Los vientos que hoy corren por Argentina y Europa quieren forzar el olvido, pero resulta muy conveniente que la memoria nos explique bien, ante cualquier tentación de indiferencia o cinismo, todo lo que cabe en una carta, en una llamada de teléfono
La Tertulia se mantiene abierta 44 años después. En sus paredes cuelgan fotografías de su pasado, noches en las que la clientela asidua se mezclaba con visitantes como Mario Benedetti, Jaime Gil de Biedma, Juan Gelman, Daniel Moyano, Ernesto Cardenal, José Agustín Goytisolo, Francisco Rabal o Roberto Goyeneche. Tanta, tantas noches, tanta gente, tantos recuerdos. Lo que nos llegaba de fuera brotó como un manantial de vida en nuestra propia tierra. Puesto a elegir algunas escenas casi cotidianas, quizá me quedo con el momento en el que se cerraban las puertas del local, ya muy a deshora, y los más insistentes nos quedábamos dentro en espera de que sonase una guitarra. La voz de Enrique Morente edificaba entonces puentes inolvidables entre el cante más jondo y el tango más poético. Estamos vivos de milagro, solía decir Enrique, golpeados por la luz del día, cuando terminábamos por salir a la calle.
Recuerdo dos momentos de especial significación. Poco después de volver de su exilio, Rafael Alberti entró a Granada. En su segunda visita a la ciudad, el poeta Javier Egea y yo leímos en La Tertulia nuestro “Manifiesto Albertista”. Seguimos el discurso compuesto mano a mano en 1933 por García Lorca y Neruda para homenajear a Rubén Darío. Alberti había prometido entrar en Granada desde su exilio, y la promesa nos había llegado a través sus libros y de la voz también amiga de Paco Ibáñez. Otra noche visitó La Tertulia el padre de Tato, don Luis Rébora, un hombre bueno, arquitecto, rector castigado en la Universidad argentina de Córdoba, presidente en su ciudad de la Comisión Nacional sobre la Desaparición de las Personas, la comisión que en Buenos Aires había presidido Ernesto Sábato. Celebramos el fin de la dictadura argentina y la llegada de Alfonsín con una alegría íntima, como un futuro propio.

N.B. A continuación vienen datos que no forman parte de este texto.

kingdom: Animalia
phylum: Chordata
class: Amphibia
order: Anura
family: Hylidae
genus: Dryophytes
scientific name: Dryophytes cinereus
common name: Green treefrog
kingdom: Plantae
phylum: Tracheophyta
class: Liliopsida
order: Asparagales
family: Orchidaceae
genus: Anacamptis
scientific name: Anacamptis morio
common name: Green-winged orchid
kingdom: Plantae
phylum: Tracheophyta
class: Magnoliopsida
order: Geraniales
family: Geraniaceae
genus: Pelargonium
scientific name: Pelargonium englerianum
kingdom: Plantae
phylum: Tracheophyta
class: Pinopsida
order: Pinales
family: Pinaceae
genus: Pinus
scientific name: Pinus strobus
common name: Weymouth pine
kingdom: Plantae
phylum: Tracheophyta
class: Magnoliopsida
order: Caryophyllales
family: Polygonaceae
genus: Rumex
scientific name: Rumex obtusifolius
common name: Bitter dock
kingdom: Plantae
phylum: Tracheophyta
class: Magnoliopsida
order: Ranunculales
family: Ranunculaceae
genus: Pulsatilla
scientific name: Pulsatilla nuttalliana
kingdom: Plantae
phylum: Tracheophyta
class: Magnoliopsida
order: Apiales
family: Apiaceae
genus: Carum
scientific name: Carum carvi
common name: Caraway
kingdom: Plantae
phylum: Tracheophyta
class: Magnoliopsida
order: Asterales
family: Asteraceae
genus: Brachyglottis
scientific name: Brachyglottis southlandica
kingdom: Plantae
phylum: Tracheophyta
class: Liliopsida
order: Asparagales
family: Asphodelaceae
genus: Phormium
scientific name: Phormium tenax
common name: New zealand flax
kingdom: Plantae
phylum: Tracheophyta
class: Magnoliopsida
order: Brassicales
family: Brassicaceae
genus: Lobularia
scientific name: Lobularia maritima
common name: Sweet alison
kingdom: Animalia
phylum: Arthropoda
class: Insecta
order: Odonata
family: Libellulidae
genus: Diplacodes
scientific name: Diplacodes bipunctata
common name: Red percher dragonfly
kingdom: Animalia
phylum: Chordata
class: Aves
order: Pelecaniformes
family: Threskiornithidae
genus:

La vida es una mezcla de sentimientos, pérdidas y esperanzas, un relato lleno de capítulos que conforman la propia intimidad. Leo el libro de Leila como si hablase de mi país, como si hablase de mí mismo, de mi pasado y de mi futuro. Los vientos que hoy corren por Argentina y Europa quieren forzar el olvido, pero resulta muy conveniente que la memoria nos pida atención y que nos explique bien, ante cualquier tentación de indiferencia o cinismo, todo lo que cabe en una carta, en una llamada de teléfono.